Easter may have been and gone, but all of those chocolate eggs really got us in the mood for candy. Sugar has been coveted across the globe for centuries, and it’s not exactly difficult to see why. Many artists have also used the sweet stuff in their work, too. So, without further ado, here’s a brief look at some of the best candy in art history.
Still Life With Sweets And Pottery By Juan van der Hamen
This seventeenth century spread looks super luxurious, just look at those candied fruits! We’ve suddenly had an urge to crystallise our fruit baskets!
Still Life With Cakes By Josefa de Obidos
OK, so maybe cake isn’t exactly the same as candy, but it’s pretty damn close! We just love the yellow tones to these sweetmeats, accompanied by golden flowers.

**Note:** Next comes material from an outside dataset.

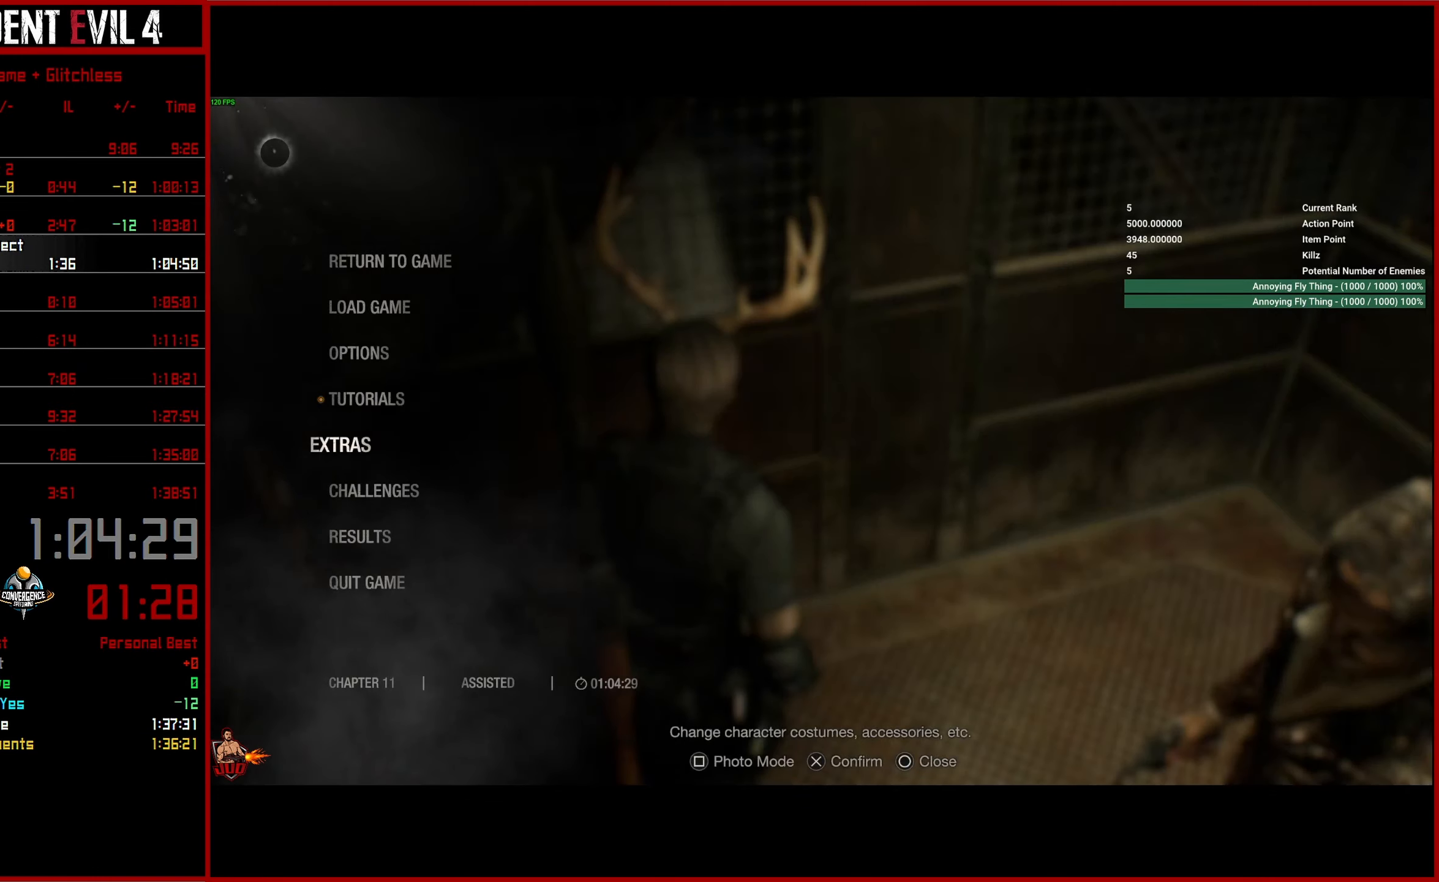
{"buttons": [], "left_stick": "up-right", "right_stick": "right", "button_events": [[16, "CIRCLE", "down"], [116, "CIRCLE", "up"]]}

This Gumball Machine by Wayne Thiebaud
Who didn’t love these candy machines when they were kids? Super retro and super colourful, this takes us straight back to our youth. We just need to go find out where we put our pocket money!
This Mug Of Hot Chocolate By Giuseppe Bonito
Hot chocolate is basically liquid candy, and what’s better than drinkable chocolate? Drinking chocolate in a massive gown accompanied by your pampered pooch!
Peter Anton’s Chocolate Bunny
Peter Anton is an artist obsessed with sweets! Really, it’s pretty hard to pick a favourite from his candy shop, but given that Easter has just passed, here’s a pretty spectacular rendition of a bunny-shaped Easter egg.
This Lolly Pop Heap By Felix Gonzalez Torres
What a haul! The artist made many candy heaps and actually allowed viewers to take their own sweets from his piles of sugar. But actually, these installations had profound messages, on one such occasion the massive heap of wrapped confectionary represented the quantity of pills that those suffering with HIV have to take in their lifetime. Using candy to get a message across: smart!
Farhad Moshiri’s And Shirin Aliabadi’s Toblerone
The Toblerone is pretty iconic, but this chocolate bar is a little different to the candy we’re used to. Across the packaging from the work from a series of works called ‘Operation Supermarket’ is written Tolerating Intolerance, commenting on global consumerism and the effect of Western capitalism on people’s lives.
Sharon Core’s Party Spread
Do you remember buffet tables like these when you were little? We sure as hell do, and we actually kinda miss it. Pure nostalgia really hits the sweet spot!
Shirin Aliabadi’s Bubblegum Queen
Who doesn’t love blowing bubbles? This iconic work by the late Shirin Aliabadi is famous for the way in which it comments on the influence of western culture on women’s values in traditional Iranian.